EXERCISE DETAILS>
Below are the records; copy exactly the lines from the first through the one containing "Competence Centers: Smart", both included, and leave out the pictures.

※

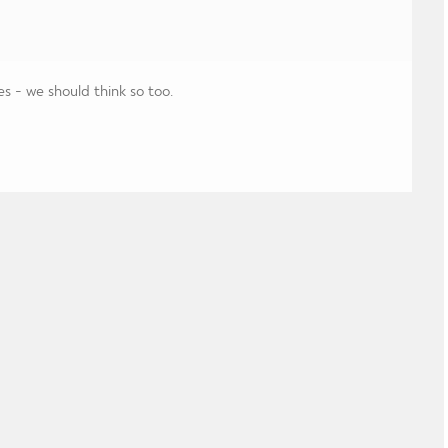
es - we should think so too.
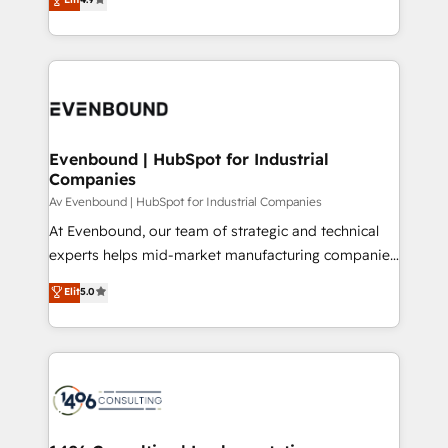
2️⃣ AIエージェント組織構築 営業・マーケティング業務
creating digital environments capable of integrating
の一部をAIが自律実行する組織への移行を設計・実装。
people, processes and data. We offer the best
Breeze・Claude等をHubSpotと連携させ、役割定義・
digital solutions on the market, ranging from CRM
運用ルール・成果指標まで含めて設計します。 3️⃣ 全社
processes and technologies to digital strategy, from
DX × AI推進のPMO伴走支援 複数部門をまたぐDX×AI変
marketing automation to online and offline sales
革を、構想から実装・定着までPMOとして主導。「設
processes through Customer Service Management,
定の代行ではなく、設計の責任」を引き受け、部門横断
allowing companies to optimize processes and meet
Evenbound | HubSpot for Industrial
の統合・浸透・変革管理を実行します。 ▸ CMS戦略設
Companies
the needs of the customer. We are part of Impresoft
計・構築：リード獲得・CVR・SEOを前提にした情報設
Group, a group of specialized and complementary
Av Evenbound | HubSpot for Industrial Companies
計・導線設計・テンプレート設計をContent Hubで一体
companies that divide their offer into 4
At Evenbound, our team of strategic and technical
提供。 ▸ 既存CRM・MAからの移行支援：Salesforce・
Competence Centers: Smart Manufacturing,
experts helps mid-market manufacturing companies
Marketo・Pardot等からの移行、カスタム設計、履歴
Customer First, Enabling Technologies & Security.
achieve real growth. We specialize in delivering
データ移行と活用設計まで。 ▸ AEO対応：ChatGPT・
Elit
5.0
The synergies generated by these integrations,
tailored solutions that drive results by leveraging
Perplexity等のAI検索からの流入・引用を前提にコンテ
together with the combination of talents, skills,
HubSpot’s platform and data to fuel success.
ンツとサイト構造を最適化。 🏆 なぜ100incを選ぶの
solutions and services, have allowed the group to
Technical Solutions: - HubSpot Technical Consulting -
か？ ✓ HubSpot Eliteパートナー認定 ✓ HubSpotアワ
build an unrivaled offering portfolio on the market
HubSpot CRM Implementation - HubSpot
ード受賞・HUGリーダー ✓ ISO27001:2022 /
to accompany companies on their digital
Onboarding - Data Migration & Integrations -
ISO9001:2015 取得 ✓ 400社以上の導入実績 ✓
transformation journey.
Technical Audit & Optimization Strategic Solutions: -
HubSpot大百科 出版 CRM・AI活用に関するご相談、現
Revenue Operations - Inbound Marketing -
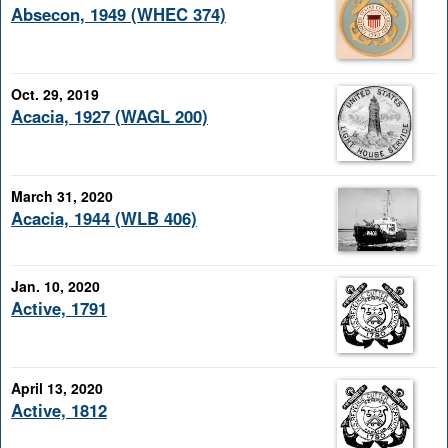
Absecon, 1949 (WHEC 374)
Oct. 29, 2019
Acacia, 1927 (WAGL 200)
March 31, 2020
Acacia, 1944 (WLB 406)
Jan. 10, 2020
Active, 1791
April 13, 2020
Active, 1812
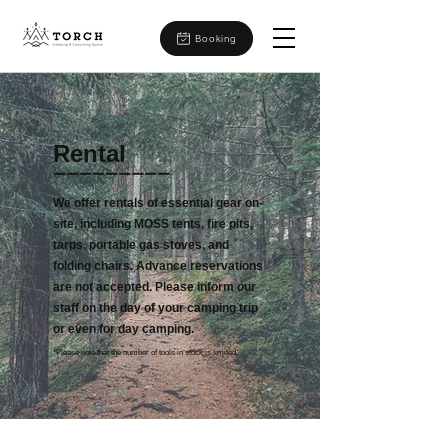
Booking
​Rental
ーーーーーーーーー
We offer rentals of essential gear on-
site, including MOSS tents, fire pits,
tarps, portable gas stoves, and
folding chairs. Advance reservations
are not accepted. Please inform our
staff on the day of your camping trip
or even for day camping.
*Please note that the number of tools in stock is limited.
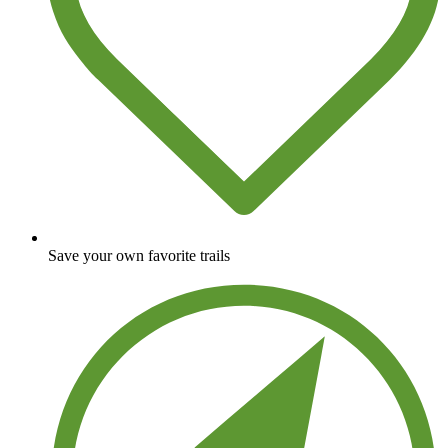
Save your own favorite trails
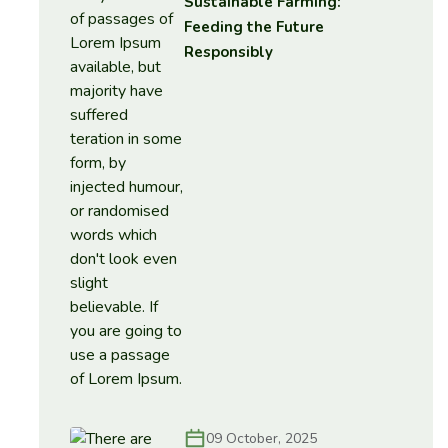
Sustainable Farming:
Feeding the Future
Responsibly
09 October, 2025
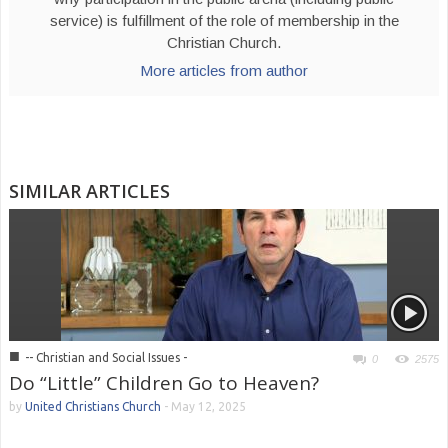
service) is fulfillment of the role of membership in the
Christian Church.
More articles from author
SIMILAR ARTICLES
■
-- Christian and Social Issues -
0
2575
Do “Little” Children Go to Heaven?
by
United Christians Church
-
May 12, 2025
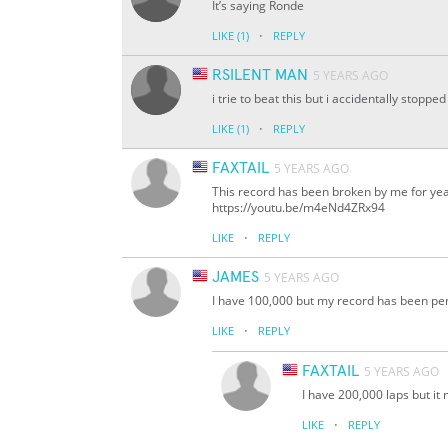
It’s saying Ronde
·
LIKE
(1)
REPLY
RSILENT MAN
5 YEARS AGO
i trie to beat this but i accidentally stopped
·
LIKE
(1)
REPLY
FAXTAIL
5 YEARS AGO
This record has been broken by me for years
https://youtu.be/m4eNd4ZRx94
·
LIKE
REPLY
JAMES
5 YEARS AGO
I have 100,000 but my record has been pe
·
LIKE
REPLY
FAXTAIL
5 YEARS AGO
I have 200,000 laps but it
·
LIKE
REPLY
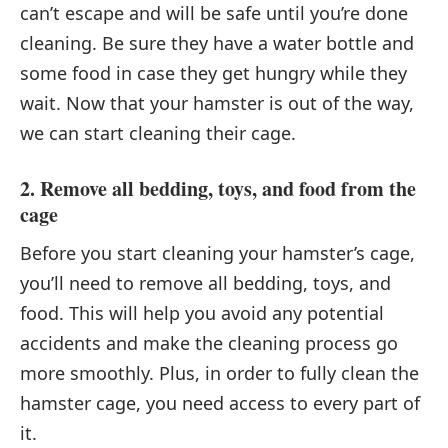
can’t escape and will be safe until you’re done
cleaning. Be sure they have a water bottle and
some food in case they get hungry while they
wait. Now that your hamster is out of the way,
we can start cleaning their cage.
2. Remove all bedding, toys, and food from the
cage
Before you start cleaning your hamster’s cage,
you’ll need to remove all bedding, toys, and
food. This will help you avoid any potential
accidents and make the cleaning process go
more smoothly. Plus, in order to fully clean the
hamster cage, you need access to every part of
it.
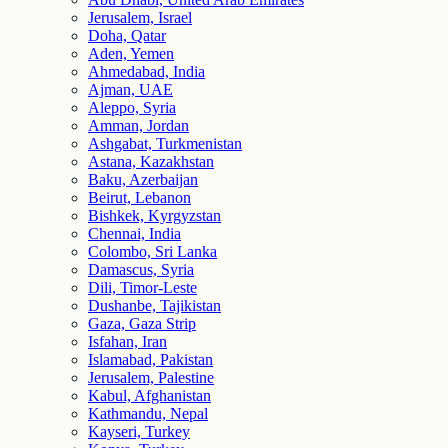
Jerusalem, Israel
Doha, Qatar
Aden, Yemen
Ahmedabad, India
Ajman, UAE
Aleppo, Syria
Amman, Jordan
Ashgabat, Turkmenistan
Astana, Kazakhstan
Baku, Azerbaijan
Beirut, Lebanon
Bishkek, Kyrgyzstan
Chennai, India
Colombo, Sri Lanka
Damascus, Syria
Dili, Timor-Leste
Dushanbe, Tajikistan
Gaza, Gaza Strip
Isfahan, Iran
Islamabad, Pakistan
Jerusalem, Palestine
Kabul, Afghanistan
Kathmandu, Nepal
Kayseri, Turkey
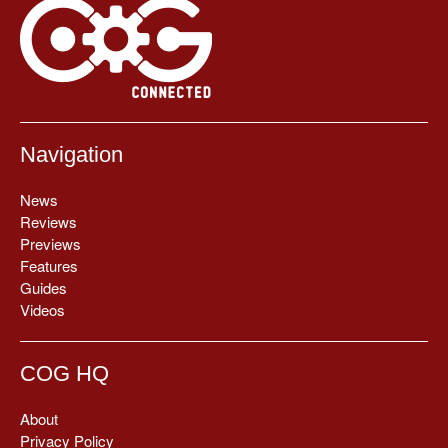
Navigation
News
Reviews
Previews
Features
Guides
Videos
COG HQ
About
Privacy Policy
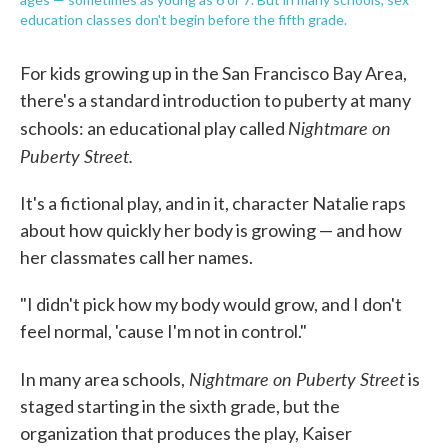
education classes don't begin before the fifth grade.
For kids growing up in the San Francisco Bay Area,
there's a standard introduction to puberty at many
Nightmare on
schools: an educational play called
Puberty Street.
It's a fictional play, and in it, character Natalie raps
about how quickly her body is growing — and how
her classmates call her names.
"I didn't pick how my body would grow, and I don't
feel normal, 'cause I'm not in control."
Nightmare on Puberty Street
In many area schools,
is
staged starting in the sixth grade, but the
organization that produces the play, Kaiser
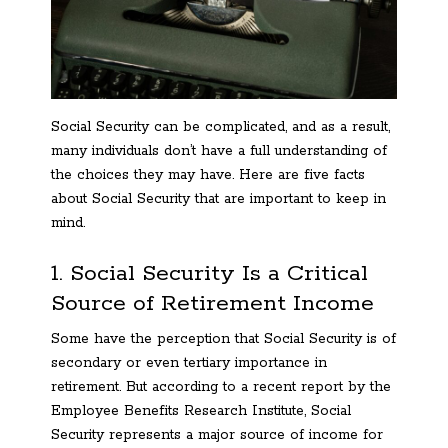
Social Security can be complicated, and as a result,
many individuals don’t have a full understanding of
the choices they may have. Here are five facts
about Social Security that are important to keep in
mind.
1. Social Security Is a Critical
Source of Retirement Income
Some have the perception that Social Security is of
secondary or even tertiary importance in
retirement. But according to a recent report by the
Employee Benefits Research Institute, Social
Security represents a major source of income for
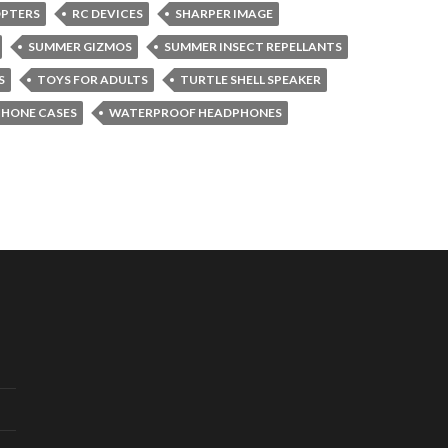
OPTERS
RC DEVICES
SHARPER IMAGE
SUMMER GIZMOS
SUMMER INSECT REPELLANTS
S
TOYS FOR ADULTS
TURTLE SHELL SPEAKER
PHONE CASES
WATERPROOF HEADPHONES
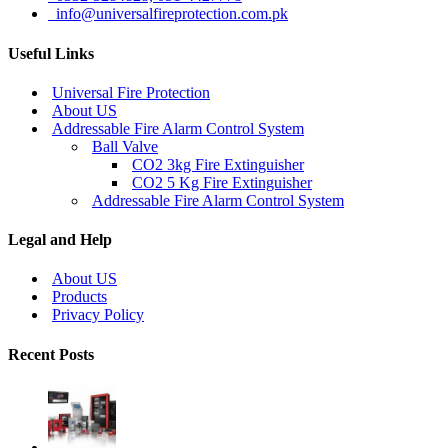
info@universalfireprotection.com.pk
Useful Links
Universal Fire Protection
About US
Addressable Fire Alarm Control System
Ball Valve
CO2 3kg Fire Extinguisher
CO2 5 Kg Fire Extinguisher
Addressable Fire Alarm Control System
Legal and Help
About US
Products
Privacy Policy
Recent Posts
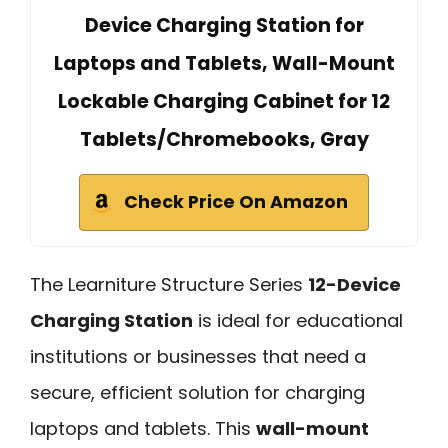
Device Charging Station for
Laptops and Tablets, Wall-Mount
Lockable Charging Cabinet for 12
Tablets/Chromebooks, Gray
Check Price On Amazon
The Learniture Structure Series
12-Device
Charging Station
is ideal for educational
institutions or businesses that need a
secure, efficient solution for charging
laptops and tablets. This
wall-mount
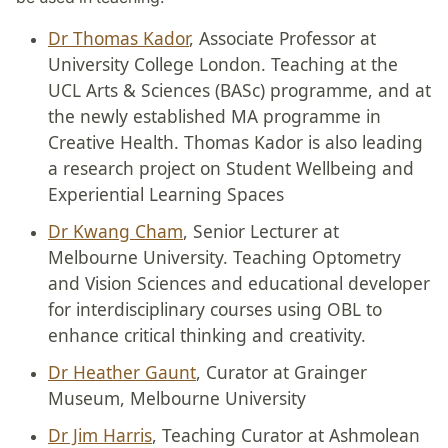
Dr Thomas Kador
, Associate Professor at
University College London. Teaching at the
UCL Arts & Sciences (BASc) programme, and at
the newly established MA programme in
Creative Health. Thomas Kador is also leading
a research project on Student Wellbeing and
Experiential Learning Spaces
Dr Kwang Cham
, Senior Lecturer at
Melbourne University. Teaching Optometry
and Vision Sciences and educational developer
for interdisciplinary courses using OBL to
enhance critical thinking and creativity.
Dr Heather Gaunt
, Curator at Grainger
Museum, Melbourne University
Dr Jim Harris
, Teaching Curator at Ashmolean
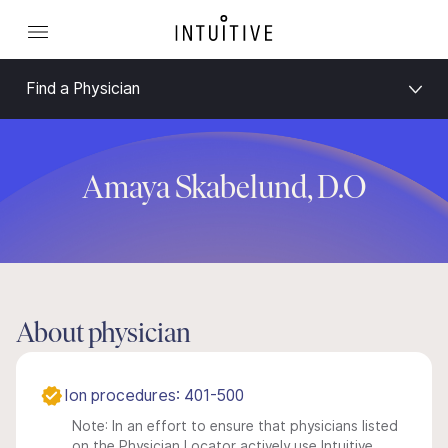
Find a Physician
Amaya Skabelund, D.O
About physician
Ion procedures: 401-500
Note: In an effort to ensure that physicians listed
on the Physician Locator actively use Intuitive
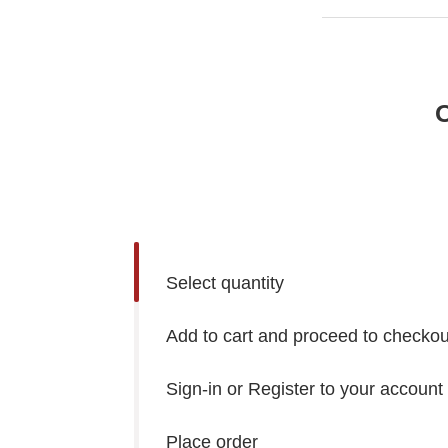
O
Select quantity
Add to cart and proceed to checkou
Sign-in or Register to your account
Place order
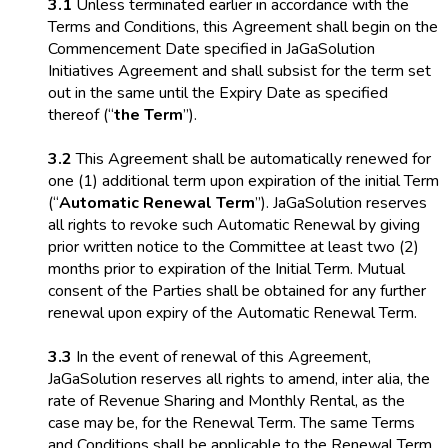
3.1
Unless terminated earlier in accordance with the
Terms and Conditions, this Agreement shall begin on the
Commencement Date specified in JaGaSolution
Initiatives Agreement and shall subsist for the term set
out in the same until the Expiry Date as specified
thereof (“
the Term
”).
3.2
This Agreement shall be automatically renewed for
one (1) additional term upon expiration of the initial Term
(“
Automatic Renewal Term
”). JaGaSolution reserves
all rights to revoke such Automatic Renewal by giving
prior written notice to the Committee at least two (2)
months prior to expiration of the Initial Term. Mutual
consent of the Parties shall be obtained for any further
renewal upon expiry of the Automatic Renewal Term.
3.3
In the event of renewal of this Agreement,
JaGaSolution reserves all rights to amend, inter alia, the
rate of Revenue Sharing and Monthly Rental, as the
case may be, for the Renewal Term. The same Terms
and Conditions shall be applicable to the Renewal Term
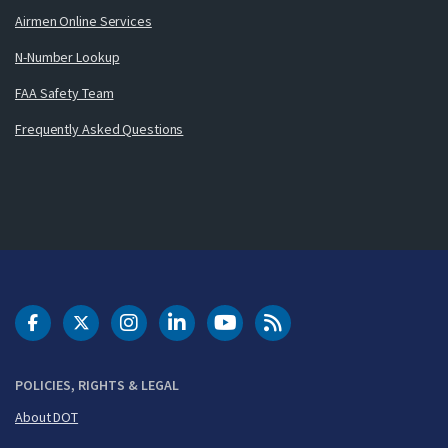
Airmen Online Services
N-Number Lookup
FAA Safety Team
Frequently Asked Questions
DOT Facebook
DOT Twitter
DOT Instagram
DOT LinkedIn
FAA YouTube
Cleared for Takeoff 
POLICIES, RIGHTS & LEGAL
About DOT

※

RESPONSE FOR THIS EXERCISE>
es - we should think so too.
2️⃣ AIエージェント組織構築 営業・マーケティング業務
creating digital environments capable of integrating
の一部をAIが自律実行する組織への移行を設計・実装。
people, processes and data. We offer the best
Breeze・Claude等をHubSpotと連携させ、役割定義・
digital solutions on the market, ranging from CRM
運用ルール・成果指標まで含めて設計します。 3️⃣ 全社
processes and technologies to digital strategy, from
DX × AI推進のPMO伴走支援 複数部門をまたぐDX×AI変
marketing automation to online and offline sales
革を、構想から実装・定着までPMOとして主導。「設
processes through Customer Service Management,
定の代行ではなく、設計の責任」を引き受け、部門横断
allowing companies to optimize processes and meet
Evenbound | HubSpot for Industrial
の統合・浸透・変革管理を実行します。 ▸ CMS戦略設
Companies
the needs of the customer. We are part of Impresoft
計・構築：リード獲得・CVR・SEOを前提にした情報設
Group, a group of specialized and complementary
Av Evenbound | HubSpot for Industrial Companies
計・導線設計・テンプレート設計をContent Hubで一体
companies that divide their offer into 4
At Evenbound, our team of strategic and technical
提供。 ▸ 既存CRM・MAからの移行支援：Salesforce・
Competence Centers: Smart Manufacturing,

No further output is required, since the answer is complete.